From Figure 10.14, we find that

$\textbf{e}_{0}=(-sin\ \theta)\textbf{e}_{1}+(cos\ \theta)\textbf{e}_{2}=-\frac{x_{2}}{R}\textbf{e}_{1}+\frac{x_{1}}{R}\textbf{e}_{2}$

Thus,

$\textbf{v}=v\textbf{e}_{0}=v[-x_{2}\textbf{e}_{1}+x_{1}\textbf{e}_{2}]$

so that

$v_{1}=-\frac{v}{R}x_{2},\ \ v_{2}=\frac{v}{R}x_{1},\ \ v_{3}=0$                    (10.14.51)

These give, on noting that $v=v(R,t)\ and\ R_{,i}=x_{i}/R,i=1,2,$

$v_{1,2}=-\frac{v}{R}-\frac{1}{R}\frac{\partial v}{\partial R}R_{,2}x_{2}+\frac{v}{R^2}R_{,2}x_{2}=-\frac{v}{R}-\frac{1}{R^2}\frac{\partial v}{\partial R}x^2_{2}+\frac{v}{R^3}x^2_{2}$                      (10.14.52a)
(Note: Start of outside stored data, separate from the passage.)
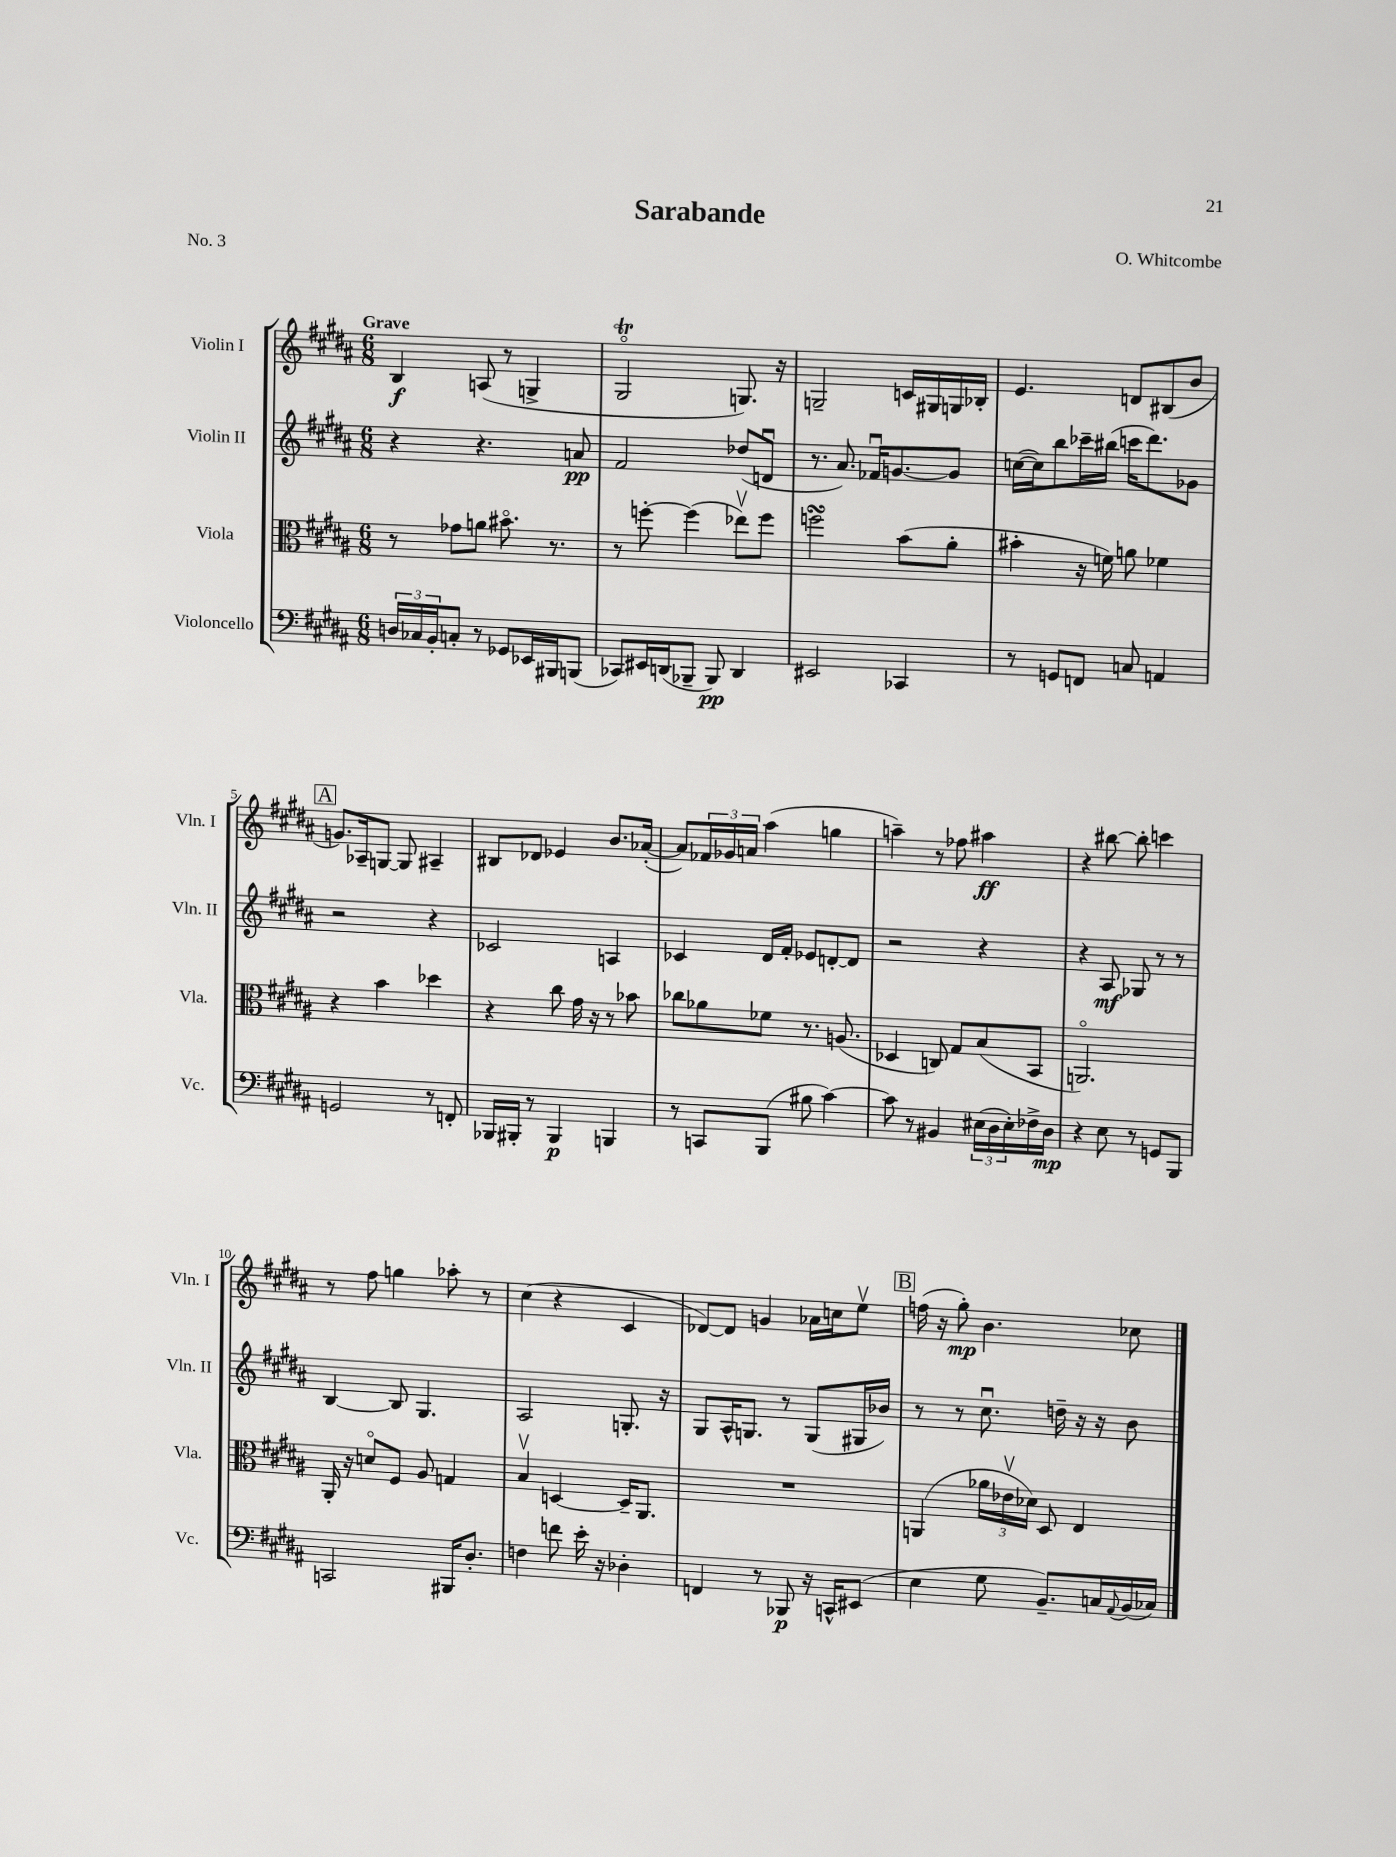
\header { title = "Sarabande" composer = "O. Whitcombe" piece = "No. 3" }
<<
\new StaffGroup <<
\new Staff = "s0" \with { instrumentName = "Violin I" shortInstrumentName = "Vln. I" } {
    \clef treble \key b \major \numericTimeSignature \time 6/8 \tempo "Grave"
    b4\f a8( r8 g4-> |
    gis2\flageolet\trill g8.) r16 |
    g2-- c'16 gis16 g16 bes16-. |
    e'4. d'8 bis8( b'8 |
    \mark \markup { \box "A" } g'8.) aes16-- g8~ g8 ais4-- |
    bis8 des'8 ees'4 b'8. aes'16~-.( |
    aes'8) \tuplet 3/2 { fes'16 ges'16 a'16 } ais''4( g''4 |
    a''4--) r8 fes''8 ais''4\ff |
    r4 bis''8~ bis''8-. c'''4 |
    r8 fis''8 g''4 aes''8-. r8 |
    cis''4( r4 cis'4 |
    des'8~) des'8 g'4 aes'16 c''16 e''8\upbow |
    \mark \markup { \box "B" } f''16( r16 gis''8-.\mp) b'4. ces''8 \bar "|." |
}
\new Staff = "s1" \with { instrumentName = "Violin II" shortInstrumentName = "Vln. II" } {
    \clef treble \key b \major \numericTimeSignature \time 6/8
    r4 r4. a'8\pp |
    fis'2 des''8( d'8\downbow |
    r8. ais'8.) fes'16\downbow g'8.~ g'8 |
    c''16~( c''16) b''8 ces'''16-- bis''16( c'''16 dis'''8.) ges'8 |
    \mark \markup { \box "A" } r2 r4 |
    ces'2 a4 |
    ces'4 dis'16 fis'16-. ees'8 d'8~-. d'8 |
    r2 r4 |
    r4 ais8\mf ges8 r8 r8 |
    b4~ b8 gis4. |
    ais2 g8.-. r16 |
    gis8 ais16-^ g8. r8 g8( gis16 bes'16) |
    \mark \markup { \box "B" } r8 r8 cis''8.\downbow d''16-- r16 r16 b'8 \bar "|." |
}
\new Staff = "s2" \with { instrumentName = "Viola" shortInstrumentName = "Vla." } {
    \clef alto \key b \major \numericTimeSignature \time 6/8
    r8 ges'8 a'8 bis'8.\flageolet r8. |
    r8 f''8~-. f''4( ees''8\upbow) f''8 |
    f''2\turn b'8( ais'8-. |
    bis'4-. r16 f'16) a'8 fes'4 |
    \mark \markup { \box "A" } r4 b'4 des''4 |
    r4 cis''8 gis'16 r16 r8 bes'8 |
    ces''8 aes'8 fes'8 r8. a8.( |
    des4 c8) gis8 b8( b,8 |
    a,2.\flageolet) |
    ais,16-. r16 d'8\flageolet fis8 ais8 g4 |
    b4\upbow d4~ d16-- ais,8. |
    R2. |
    \mark \markup { \box "B" } a,4( \tuplet 3/2 { aes'16 ees'16\upbow des'16) } dis8 e4 \bar "|." |
}
\new Staff = "s3" \with { instrumentName = "Violoncello" shortInstrumentName = "Vc." } {
    \clef bass \key b \major \numericTimeSignature \time 6/8
    \tuplet 3/2 { d16 ces16 b,16-. } c8-. r8 ges,8 ees,16 bis,,16 b,,8( |
    ces,8) eis,16 d,16( bes,,8-- bes,,8\pp) d,4 |
    eis,2 ces,4 |
    r8 g,8 f,8 c8 a,4 |
    \mark \markup { \box "A" } g,2 r8 f,8-. |
    bes,,16 bis,,16-. r8 bis,,4\p b,,4 |
    r8 c,8 b,,8( bis8 cis'4~) |
    cis'8 r8 bis,4 \tuplet 3/2 { eis16( dis16 eis16-.) } fes16-> dis16\mp |
    r4 e8 r8 g,8 b,,8 |
    c,2 bis,,16 dis8.-. |
    f4 f'8 e'16-. r16 des4-. |
    f,4 r8 bes,,8\p r16 c,16-^ eis,8( |
    \mark \markup { \box "B" } e4 gis8 b,8.--) c16 \appoggiatura { ais,8 } b,16( ces16) \bar "|." |
}
>>
>>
$v_{2,1}=\frac{v}{R}+\frac{1}{R}\frac{\partial v}{\partial R}R_{,1}x_{1}-\frac{v}{R^2}R_{,1}x_{1}=\frac{v}{R}+\frac{1}{R^2}\frac{\partial v}{\partial R}x^2_{1}-\frac{v}{R^3}x^2_{1}$                    (10.14.52b)

Using these in (10.14.49), we obtain

$w=\frac{v}{R}+\frac{\partial v}{\partial R}$                    (10.14.53)

(where $w=w_{3}$), which yields

$w_{,i}=\left[\frac{\partial^2v}{\partial R^2}-\frac{1}{R}\frac{\partial v}{\partial R}-\frac{v}{R^2}\right]\frac{x_{i}}{R},\ \ i=1,2$                      (10.14.54)

From (10.14.51), (10.14.53) and (10.14.54) we find that

$(\textbf{v}.\triangledown)\textbf{w}=v_{1}\textbf{w}_{,1}+v_{2}\textbf{w}_{,2}=0$

Consequently,

$\frac{Dw}{Dt}=\frac{\partial w}{\partial t}$                  (10.14.55)

Substituting this in (10.14.46), we obtain (10.14.47).